Task to complete: With the pictures omitted, write out the entries that follow exactly as they stand.

•••••

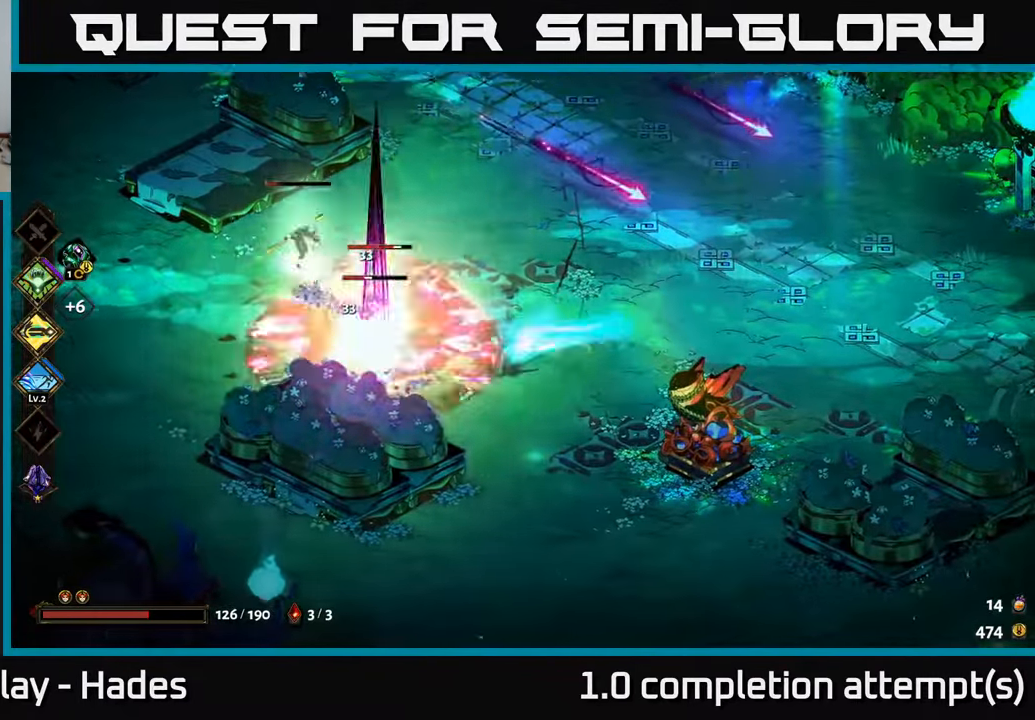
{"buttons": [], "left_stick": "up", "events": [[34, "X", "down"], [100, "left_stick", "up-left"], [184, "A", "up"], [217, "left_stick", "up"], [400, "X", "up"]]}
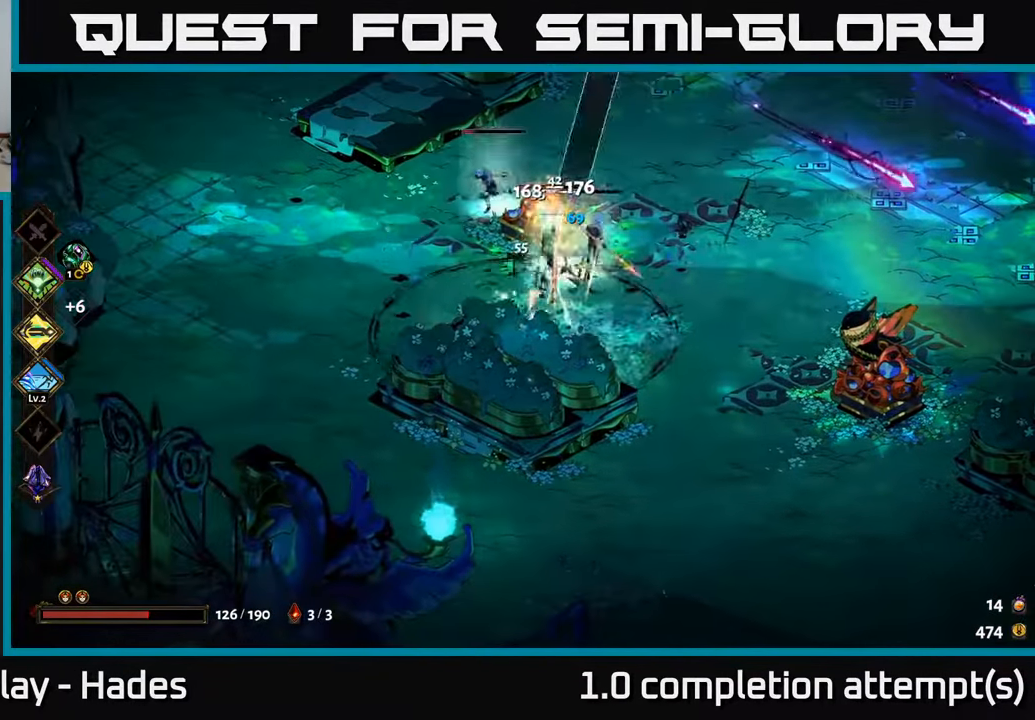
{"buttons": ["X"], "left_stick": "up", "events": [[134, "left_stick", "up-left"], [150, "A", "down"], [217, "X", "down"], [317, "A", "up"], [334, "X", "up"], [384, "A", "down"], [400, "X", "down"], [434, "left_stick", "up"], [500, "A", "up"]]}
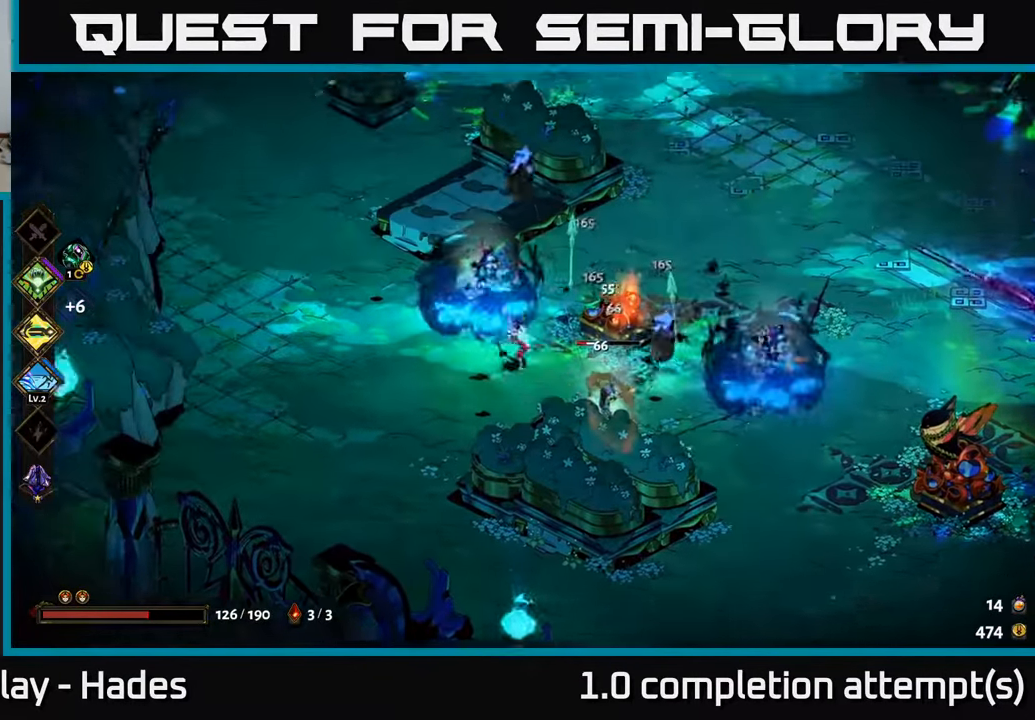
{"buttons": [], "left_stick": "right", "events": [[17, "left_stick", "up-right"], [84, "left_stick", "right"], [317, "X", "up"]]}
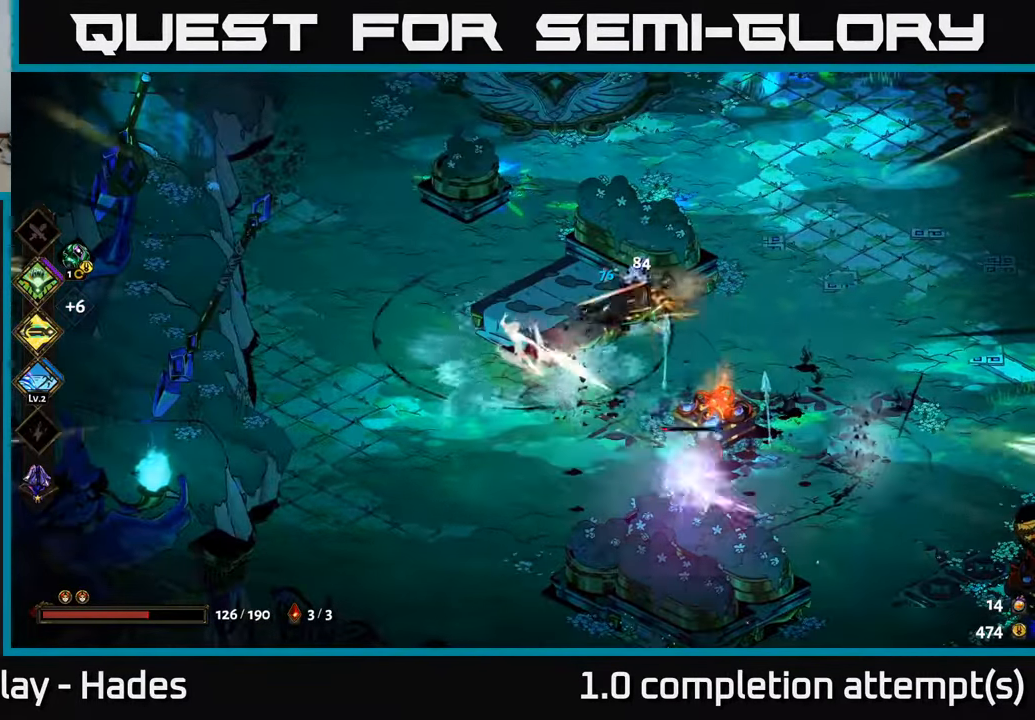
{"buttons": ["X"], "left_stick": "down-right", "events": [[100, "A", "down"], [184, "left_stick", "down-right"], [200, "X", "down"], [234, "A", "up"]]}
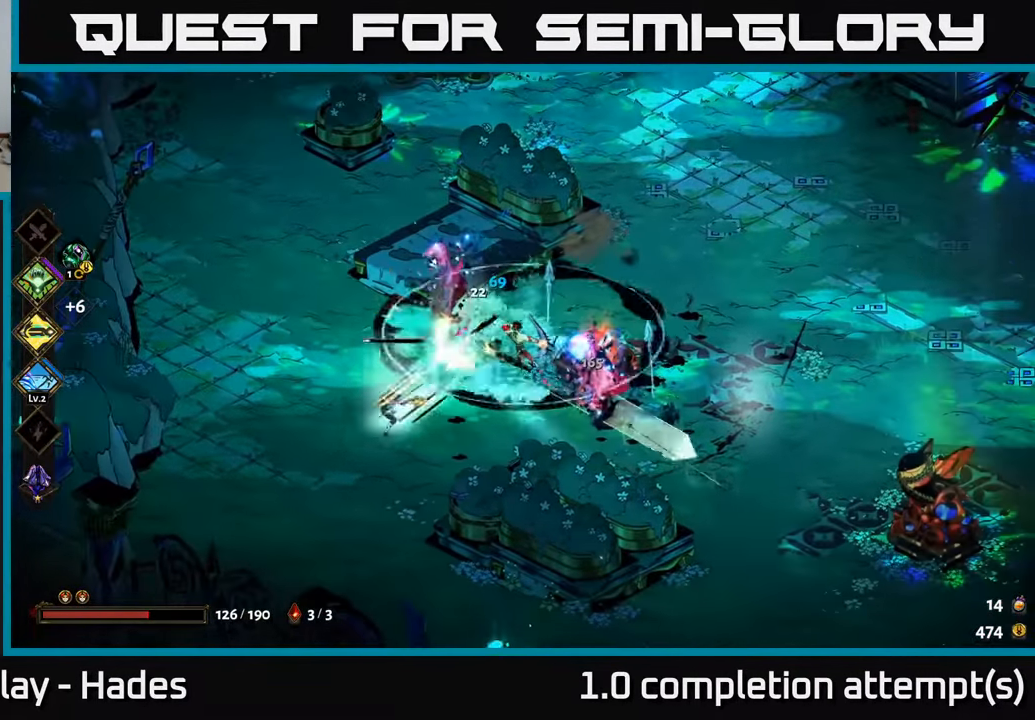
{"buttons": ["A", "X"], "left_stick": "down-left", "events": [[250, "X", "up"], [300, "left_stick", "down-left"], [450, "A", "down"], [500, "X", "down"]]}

•••••

Solution to this problem:
{"buttons": [], "left_stick": "up", "events": [[34, "X", "down"], [100, "left_stick", "up-left"], [184, "A", "up"], [217, "left_stick", "up"], [400, "X", "up"]]}
{"buttons": ["X"], "left_stick": "up", "events": [[134, "left_stick", "up-left"], [150, "A", "down"], [217, "X", "down"], [317, "A", "up"], [334, "X", "up"], [384, "A", "down"], [400, "X", "down"], [434, "left_stick", "up"], [500, "A", "up"]]}
{"buttons": [], "left_stick": "right", "events": [[17, "left_stick", "up-right"], [84, "left_stick", "right"], [317, "X", "up"]]}
{"buttons": ["X"], "left_stick": "down-right", "events": [[100, "A", "down"], [184, "left_stick", "down-right"], [200, "X", "down"], [234, "A", "up"]]}
{"buttons": ["A", "X"], "left_stick": "down-left", "events": [[250, "X", "up"], [300, "left_stick", "down-left"], [450, "A", "down"], [500, "X", "down"]]}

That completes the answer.